Ja, das ist ein schönes Klischee. Aber ganz so leicht ist das nicht. Anfänger kann man zum Beispiel so gut wie gar nicht lesen. Die können in der Regel kaum einschätzen, wie gut ihr Blatt ist und wie man damit spielen muss. Entsprechend unstrategisch verhalten sie sich. Viel eher verraten sich mittelstarke und Profispieler. Wobei das sicherste Zeichen dafür, dass ihnen einer etwas vormachen will, seine Geschichte ist. Auch das ist wie bei einer Verhandlung: Ob Sie nun um einen Rabatt feilschen, weil Sie angeblich ein noch besseres Angebot haben, oder vorgeben ein starkes Blatt auf der Hand zu haben - beide Male müssen Sie sich konsistent verhalten.

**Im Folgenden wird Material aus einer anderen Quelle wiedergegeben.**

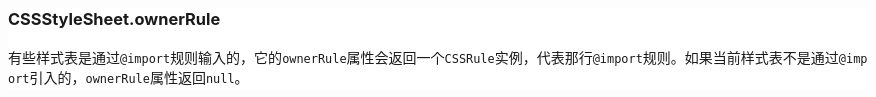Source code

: ### CSSStyleSheet.ownerRule

有些样式表是通过`@import`规则输入的，它的`ownerRule`属性会返回一个`CSSRule`实例，代表那行`@import`规则。如果当前样式表不是通过`@import`引入的，`ownerRule`属性返回`null`。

Wenn einer erst aggressiv setzt und dann bei der nächsten Runde mit dem Einsatz zögert, heißt das meist, dass er blufft. So oder so: Ihre Geschichte müssen Sie das gesamte Spiel durchhalten.

Und was verrät Ihnen die Körperhaltung?

Nicht so viel, wie den anderen in ein Gespräch zu verwickeln. Wie einer antwortet, ob seine Stimme zittert und ob er mir dabei in die Augen schaut, verrät mehr. Wer sich stark fühlt, ist gesprächig. Wenn einer aber blufft, will er möglichst wenig über sich verraten, wird still - und verrät so doch einiges über sich. Machen Sie aber bitte nie den Fehler, sich nur auf ein Indiz zu verlassen. Erst mehrere Merkmale geben Ihnen einen verlässlichen Hinweis.

Gibt es ein gutes Pokerface?

Das wird überschätzt. Man liest viel weniger aus einem Gesicht, als die meisten meinen. Zumal Männer erstaunlich gut darin sind, eine möglichst ausdruckslose Miene aufzusetzen. Frauen tun sich damit schwerer. Dafür lesen sie umso besser aus Sprache, Mimik und Gesten.